(Stored records)
=== Section Start ===

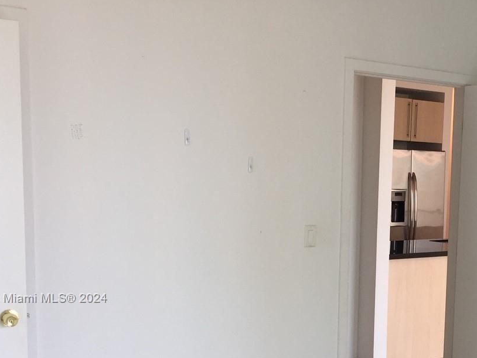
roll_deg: -2.1
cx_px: 388
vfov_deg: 25.1
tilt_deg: -8.9
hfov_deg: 32.7
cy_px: 299
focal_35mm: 57
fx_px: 786
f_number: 2.2
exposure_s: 1/60
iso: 40
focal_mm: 4.15
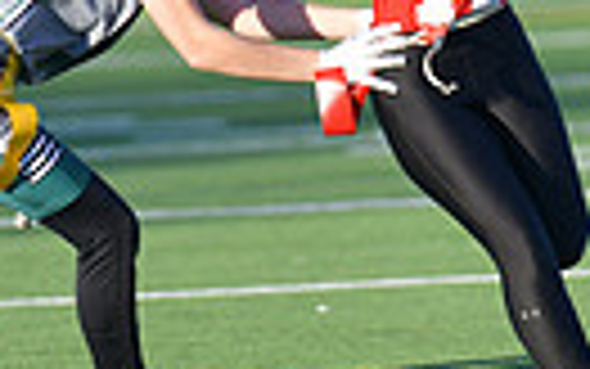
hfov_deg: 2.1
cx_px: 486
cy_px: 43
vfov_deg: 1.3
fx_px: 16022
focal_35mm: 996
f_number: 2.8
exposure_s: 1/800
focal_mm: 220
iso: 72
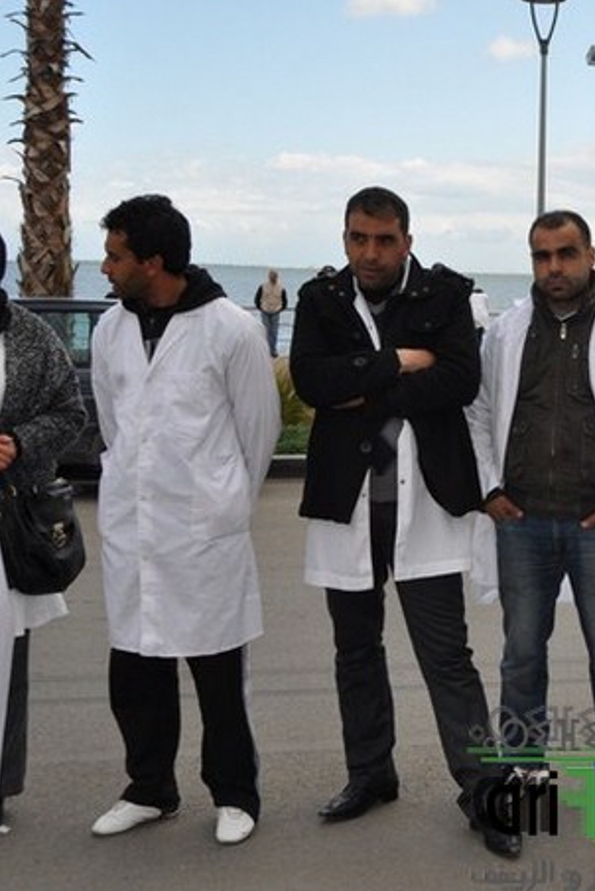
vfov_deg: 33.9
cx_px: 659
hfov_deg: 21.8
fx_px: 1460
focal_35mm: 59
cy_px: 445
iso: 200
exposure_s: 1/200
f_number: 10
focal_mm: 26
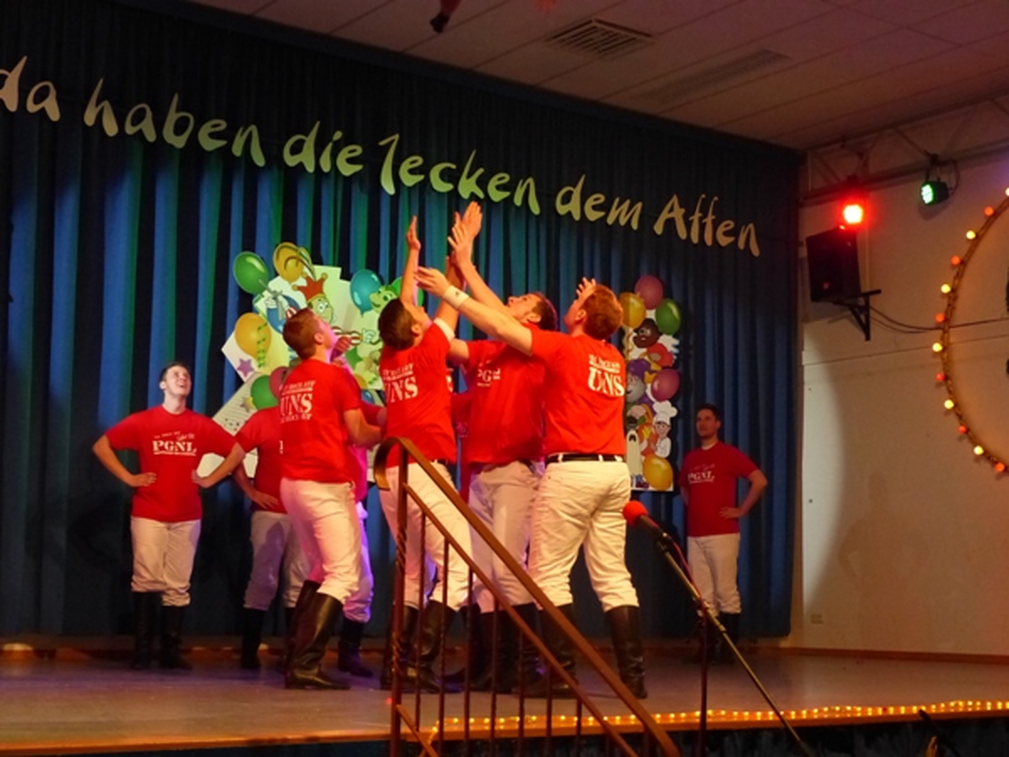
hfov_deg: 34.9
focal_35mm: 55
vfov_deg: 26.6
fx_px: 1603
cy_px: 378
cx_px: 504
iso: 800
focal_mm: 9.9
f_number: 2.8
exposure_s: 1/125
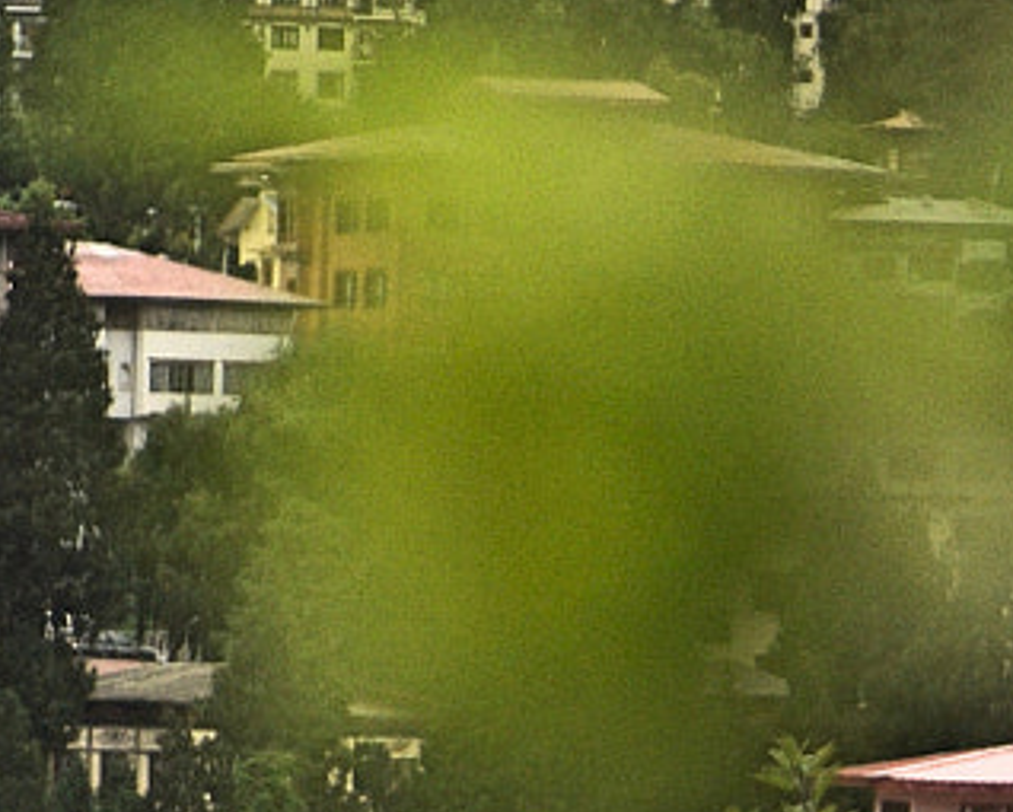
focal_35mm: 566
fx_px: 16985
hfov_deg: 3.4
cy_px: -630
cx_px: -570
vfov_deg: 2.7
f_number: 4.5
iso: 200
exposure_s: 1/800
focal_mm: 80
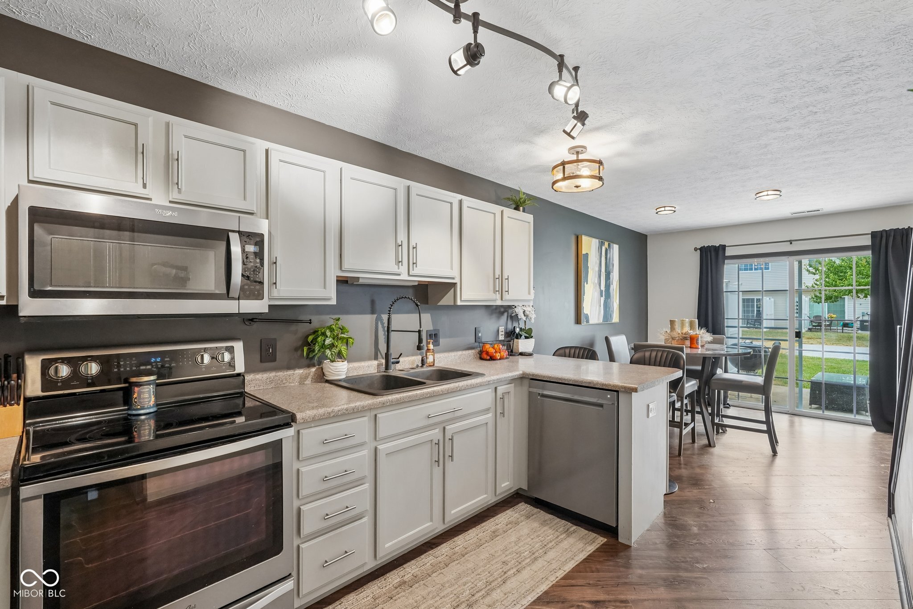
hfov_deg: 96.7
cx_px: 456
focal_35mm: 16
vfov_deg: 73.7
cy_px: 304
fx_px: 406
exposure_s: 1/30
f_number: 8
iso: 800
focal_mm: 16
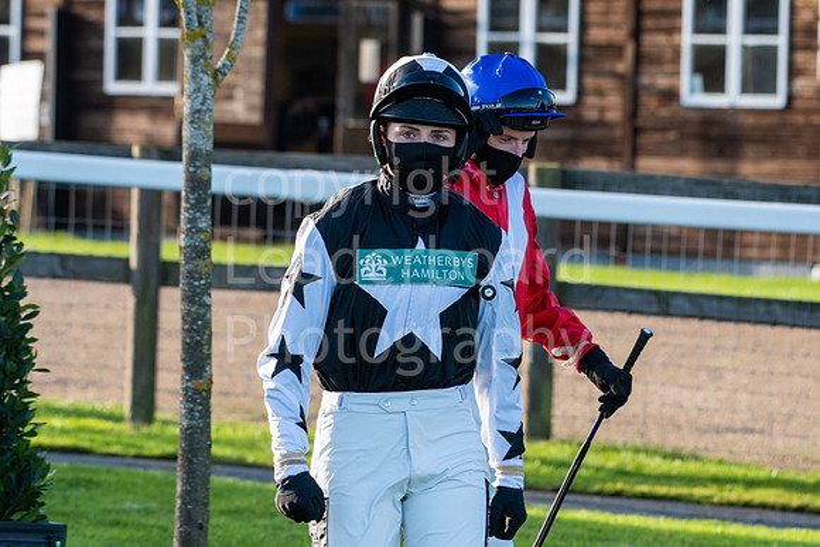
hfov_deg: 6.2
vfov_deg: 4.2
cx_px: 410
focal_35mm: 330
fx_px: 7518
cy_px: 274
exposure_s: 1/500
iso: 800
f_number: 6.3
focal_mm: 220
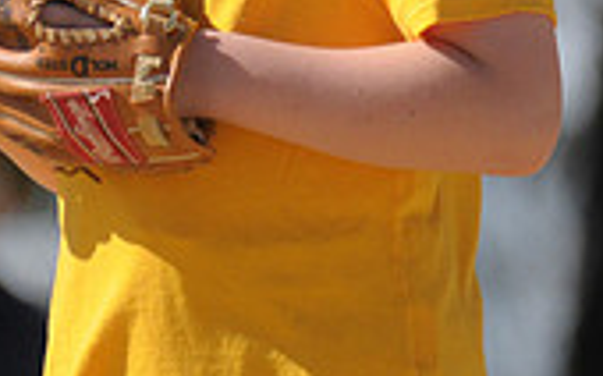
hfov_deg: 1.2
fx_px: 28182
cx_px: 309
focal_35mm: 1716
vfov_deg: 0.8
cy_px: -239
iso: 640
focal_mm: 330
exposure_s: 1/4000
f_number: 4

=== Section End ===

WHAT YOU SHOULD DO: Give the entries above again word for word, without any pictures.

OUTPUT:
roll_deg: -2.1
cx_px: 388
vfov_deg: 25.1
tilt_deg: -8.9
hfov_deg: 32.7
cy_px: 299
focal_35mm: 57
fx_px: 786
f_number: 2.2
exposure_s: 1/60
iso: 40
focal_mm: 4.15
hfov_deg: 2.1
cx_px: 486
cy_px: 43
vfov_deg: 1.3
fx_px: 16022
focal_35mm: 996
f_number: 2.8
exposure_s: 1/800
focal_mm: 220
iso: 72
vfov_deg: 33.9
cx_px: 659
hfov_deg: 21.8
fx_px: 1460
focal_35mm: 59
cy_px: 445
iso: 200
exposure_s: 1/200
f_number: 10
focal_mm: 26
hfov_deg: 34.9
focal_35mm: 55
vfov_deg: 26.6
fx_px: 1603
cy_px: 378
cx_px: 504
iso: 800
focal_mm: 9.9
f_number: 2.8
exposure_s: 1/125
focal_35mm: 566
fx_px: 16985
hfov_deg: 3.4
cy_px: -630
cx_px: -570
vfov_deg: 2.7
f_number: 4.5
iso: 200
exposure_s: 1/800
focal_mm: 80
hfov_deg: 96.7
cx_px: 456
focal_35mm: 16
vfov_deg: 73.7
cy_px: 304
fx_px: 406
exposure_s: 1/30
f_number: 8
iso: 800
focal_mm: 16
hfov_deg: 6.2
vfov_deg: 4.2
cx_px: 410
focal_35mm: 330
fx_px: 7518
cy_px: 274
exposure_s: 1/500
iso: 800
f_number: 6.3
focal_mm: 220
hfov_deg: 1.2
fx_px: 28182
cx_px: 309
focal_35mm: 1716
vfov_deg: 0.8
cy_px: -239
iso: 640
focal_mm: 330
exposure_s: 1/4000
f_number: 4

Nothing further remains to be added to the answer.